Cloud Networking

Network design underpins security, performance, and cost in cloud architectures. The same concepts — VPC, subnets, routing, firewalls — appear in all three major clouds with different names.

Updated Invalid Date·

networking vpc subnets load-balancing dns cdn private-link zero-trust

Network design underpins security, performance, and cost in cloud architectures. The same concepts (VPC, subnets, routing, firewalls) appear in all three major clouds with different names.

VPC Design

A Virtual Private Cloud is your logically isolated network. Standard 3-tier subnet pattern:

VPC: 10.0.0.0/16  (65,536 addresses)
│
├── Public subnets (10.0.1.0/24, 10.0.2.0/24, 10.0.3.0/24)
│     → Route: 0.0.0.0/0 → Internet Gateway
│     → Hosts: Load balancers, NAT Gateways, bastion hosts
│
├── Private subnets (10.0.11.0/24, 10.0.12.0/24, 10.0.13.0/24)
│     → Route: 0.0.0.0/0 → NAT Gateway (outbound only)
│     → Hosts: Application servers, ECS/EKS nodes, Lambda in VPC
│
└── Isolated subnets (10.0.21.0/24, 10.0.22.0/24, 10.0.23.0/24)
      → Route: No internet route
      → Hosts: Databases (RDS, ElastiCache, Redis)
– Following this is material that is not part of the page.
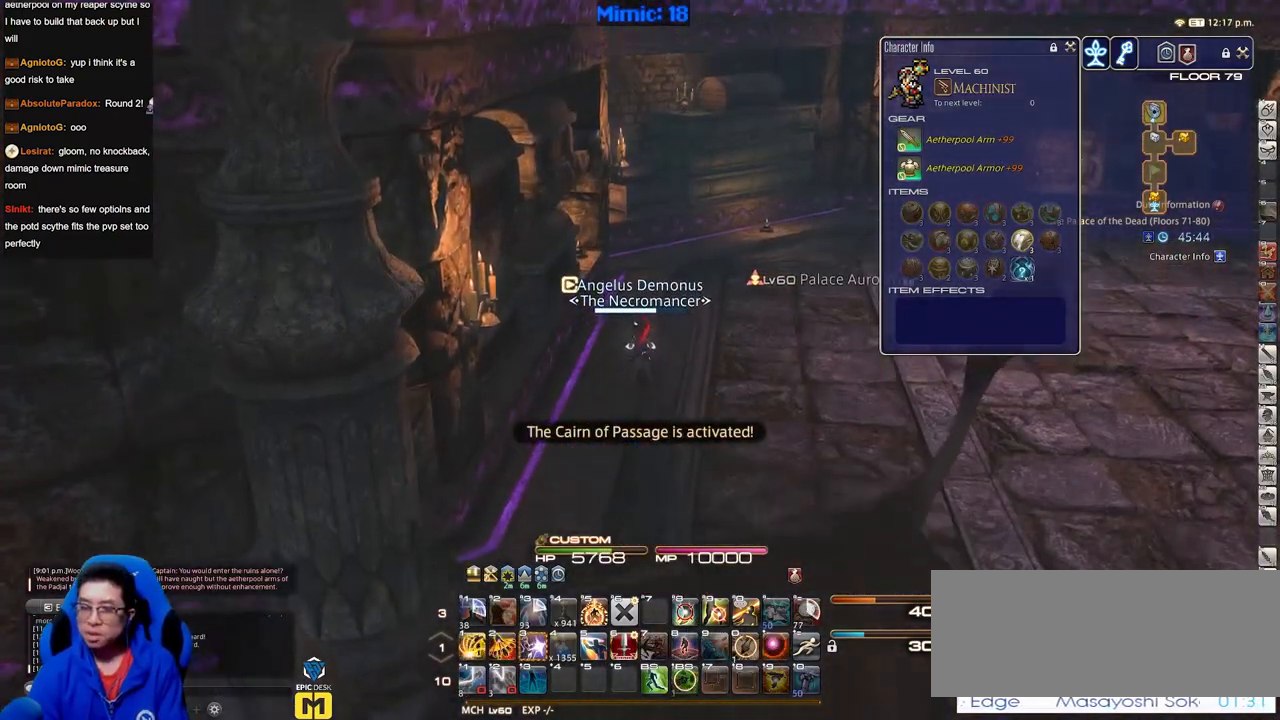
{"keys": ["p", "w"], "events": [[501, "p", "down"]]}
One subnet per AZ per tier — three AZs × three tiers = nine subnets minimum. This ensures AZ failure doesn't take down a whole tier.

CIDR sizing — AWS reserves 5 addresses per subnet. A /24 gives 251 usable addresses. A /23 gives 507. Size generously; re-CIDRing later requires downtime.

Routing

Route table — ordered list of rules. Most specific prefix wins. Default route (0.0.0.0/0) is the catch-all.

Destination	Target	Notes
10.0.0.0/16	local	VPC-internal traffic, always present
10.1.0.0/16	pcx-xxx	Peered VPC
0.0.0.0/0	igw-xxx	Internet (public subnets only)
0.0.0.0/0	nat-xxx	Internet via NAT (private subnets)

Security Groups vs NACLs

	Security Group	NACL
Level	Instance/ENI	Subnet
Stateful	Yes (return traffic auto-allowed)	No (must allow inbound AND outbound)
Rules	Allow only	Allow and Deny
Default	Deny all inbound, allow all outbound	Allow all
Priority	All rules evaluated	Rules evaluated in order (lowest number first)

Security Groups are the primary firewall tool. NACLs are secondary — useful for blocking specific IPs at the subnet edge.

# Security group: allow HTTPS inbound from anywhere
ingress 443 TCP 0.0.0.0/0
# Security group: allow DB port only from app security group
ingress 5432 TCP sg-app-servers (referenced by SG ID, not CIDR)

Referencing SGs by ID rather than CIDR ranges is more maintainable and more precise.

Load Balancing

Layer 7 (HTTP/HTTPS) — AWS ALB, GCP HTTP(S) LB, Azure Application Gateway

Path-based routing, host-based routing, header-based routing. SSL termination. WAF integration. Sticky sessions (cookie-based).

ALB listener: 443 HTTPS
├── IF path /api/* → target group: api-servers (port 8000)
├── IF path /static/* → target group: static-servers (port 80)
└── Default → target group: main-app (port 3000)

Health checks — ALB sends HTTP GET to /health every 30 seconds. Unhealthy threshold: 2 consecutive failures removes instance from rotation. Healthy threshold: 5 consecutive successes re-adds it.

Layer 4 (TCP/UDP) — AWS NLB, GCP Network LB, Azure Load Balancer

No HTTP awareness. Ultra-low latency (<1ms). Preserves source IP. Used for databases, gaming, real-time streaming, anything that needs static IPs.

DNS

Route 53 (AWS) / Cloud DNS (GCP) / Azure DNS — managed authoritative DNS. 100% SLA on AWS.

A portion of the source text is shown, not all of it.